Politics is again driving culture in a way unseen in a decade. If not longer. The US has once more elected a perceived outsider to the Presidency. How did he do it? By appealing to the hearts and minds with the promise of change. In 2008, Barack Obama explicitly promised “change.” Now Donald Trump achieved success by literally changing the way politics is discussed in the country. Before them, in 1992, Bob Roberts did something similar.
Bob Roberts is a member of the New Right. Countrified, yet a yuppie. Folksy, but a Wall Street floor trader. His character is a strange amalgamation that appeals to the rural and the rich by appealing to a perceived American virtue: wealth. Senator Paisley, meanwhile, thinks that handouts to the poor and jobless is a way to fix societal ills. Also, he’s weak on defense for the nation. So watch Bob’s rise on the campaign trail and come to the conclusion that so many other Americans have reached: vote Roberts to the Pennslyvania Senate in ’92.

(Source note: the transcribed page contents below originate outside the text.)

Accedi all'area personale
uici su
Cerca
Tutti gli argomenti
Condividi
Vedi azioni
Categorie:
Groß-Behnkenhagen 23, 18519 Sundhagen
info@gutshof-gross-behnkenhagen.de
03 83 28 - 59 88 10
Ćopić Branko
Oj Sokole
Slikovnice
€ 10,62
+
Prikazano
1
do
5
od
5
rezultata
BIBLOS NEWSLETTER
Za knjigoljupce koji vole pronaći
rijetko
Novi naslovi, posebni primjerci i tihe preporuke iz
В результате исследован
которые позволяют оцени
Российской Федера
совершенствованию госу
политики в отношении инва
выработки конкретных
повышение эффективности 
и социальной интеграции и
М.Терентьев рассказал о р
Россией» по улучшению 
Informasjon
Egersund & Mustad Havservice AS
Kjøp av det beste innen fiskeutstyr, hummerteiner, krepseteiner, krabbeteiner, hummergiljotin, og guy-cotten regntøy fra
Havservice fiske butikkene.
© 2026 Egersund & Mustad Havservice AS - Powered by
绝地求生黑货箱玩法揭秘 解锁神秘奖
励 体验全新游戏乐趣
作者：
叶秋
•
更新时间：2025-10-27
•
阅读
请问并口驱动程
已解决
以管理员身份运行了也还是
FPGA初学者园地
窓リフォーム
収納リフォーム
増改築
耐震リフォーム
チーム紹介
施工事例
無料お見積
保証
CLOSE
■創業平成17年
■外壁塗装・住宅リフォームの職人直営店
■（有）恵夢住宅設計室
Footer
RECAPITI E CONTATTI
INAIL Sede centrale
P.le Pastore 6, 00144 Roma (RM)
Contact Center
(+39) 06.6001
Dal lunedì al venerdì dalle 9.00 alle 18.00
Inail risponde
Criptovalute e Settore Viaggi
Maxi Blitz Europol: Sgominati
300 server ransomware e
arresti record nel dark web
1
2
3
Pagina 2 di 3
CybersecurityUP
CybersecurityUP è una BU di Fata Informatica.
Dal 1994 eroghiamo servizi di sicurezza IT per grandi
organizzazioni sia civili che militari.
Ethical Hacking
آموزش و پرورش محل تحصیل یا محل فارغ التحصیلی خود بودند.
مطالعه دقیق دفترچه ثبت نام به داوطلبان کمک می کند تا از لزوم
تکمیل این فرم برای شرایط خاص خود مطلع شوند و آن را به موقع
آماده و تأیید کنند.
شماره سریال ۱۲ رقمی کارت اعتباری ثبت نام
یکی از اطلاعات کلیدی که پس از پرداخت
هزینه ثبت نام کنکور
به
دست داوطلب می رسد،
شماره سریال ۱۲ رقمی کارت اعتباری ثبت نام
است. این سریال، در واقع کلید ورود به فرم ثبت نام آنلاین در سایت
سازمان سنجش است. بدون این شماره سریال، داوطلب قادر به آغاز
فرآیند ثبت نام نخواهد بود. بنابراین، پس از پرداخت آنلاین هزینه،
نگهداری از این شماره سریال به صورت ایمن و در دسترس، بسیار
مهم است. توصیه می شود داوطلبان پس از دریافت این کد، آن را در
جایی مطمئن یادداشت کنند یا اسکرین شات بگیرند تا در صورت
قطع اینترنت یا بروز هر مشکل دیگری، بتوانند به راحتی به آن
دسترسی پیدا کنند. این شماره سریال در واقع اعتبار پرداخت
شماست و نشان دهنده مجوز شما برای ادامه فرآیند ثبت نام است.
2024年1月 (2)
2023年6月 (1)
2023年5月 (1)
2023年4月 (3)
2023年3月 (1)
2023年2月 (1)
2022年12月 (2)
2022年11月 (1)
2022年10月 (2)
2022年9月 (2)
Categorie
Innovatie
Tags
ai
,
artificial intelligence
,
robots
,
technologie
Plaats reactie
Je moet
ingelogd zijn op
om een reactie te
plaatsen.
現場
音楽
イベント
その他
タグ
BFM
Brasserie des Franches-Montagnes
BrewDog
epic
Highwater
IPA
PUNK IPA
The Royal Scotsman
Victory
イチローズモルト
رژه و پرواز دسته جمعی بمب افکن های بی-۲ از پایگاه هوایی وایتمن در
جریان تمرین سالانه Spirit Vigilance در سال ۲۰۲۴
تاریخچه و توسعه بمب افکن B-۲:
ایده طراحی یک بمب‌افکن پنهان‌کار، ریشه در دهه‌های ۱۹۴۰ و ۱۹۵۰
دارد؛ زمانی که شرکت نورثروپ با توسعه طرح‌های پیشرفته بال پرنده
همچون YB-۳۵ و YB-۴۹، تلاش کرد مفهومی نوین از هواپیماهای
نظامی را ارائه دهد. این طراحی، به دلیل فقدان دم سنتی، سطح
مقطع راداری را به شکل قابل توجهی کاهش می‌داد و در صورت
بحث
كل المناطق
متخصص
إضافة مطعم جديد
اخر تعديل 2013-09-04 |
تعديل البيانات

Tim Robbins, playing the “radical conservative” Roberts, is also behind the camera and at the writer’s desk in this early 90’s mockumentary. Obviously influenced by Ross Perot’s outsider campaign, which attracted voters from the Right and Left, Bob Roberts is meant to be all things to all people. Yet Robbins does not make his candidate not a shell of a person. Roberts is obviously in on the hypocritical aspect of his persona, yet also is enamored by his positive reaction amongst voters.
This ambiguous is what drives and muddles the film. Roberts opponent Paisley, played by Gore Vidal, invokes poetic diatribes against the political system, politicians, and voters – the author’s wheelhouse. Giancarlo Esposito, playing radical journalist “Baz,” heavily elaborates on internal government workings that the audience is unsure whether to take seriously. Robert’s right-hand man, played by Alan Rickman, was embroiled in the Savings and Loan scandal and Iran-Contra. These three prominent characters, along with a laundry list of cameos, represent a reality rather than satisfy a specific role.
Robbins’ has stated that the film is meant to examine the American political landscape, particularly the media, rather than reignite Reagan-era scandals. Yet Esposito and Rickman’s characters rely on the infamous drug smuggling of Iran-Contra and Savings & Loan fraud to justify action. Furthermore, the film leverages much of Roberts v. Paisley on the possible use of force confronting Saddam Hussein in the Gulf War.
Bob Roberts is a true-to-life mockumentary that still resonates despite context. Billed as a comedy, you’ll definitely cringe more than laugh. Not because Bob Roberts is particularly a Mr. Smith gone wrong. Rather because the because the past continues to be prologue.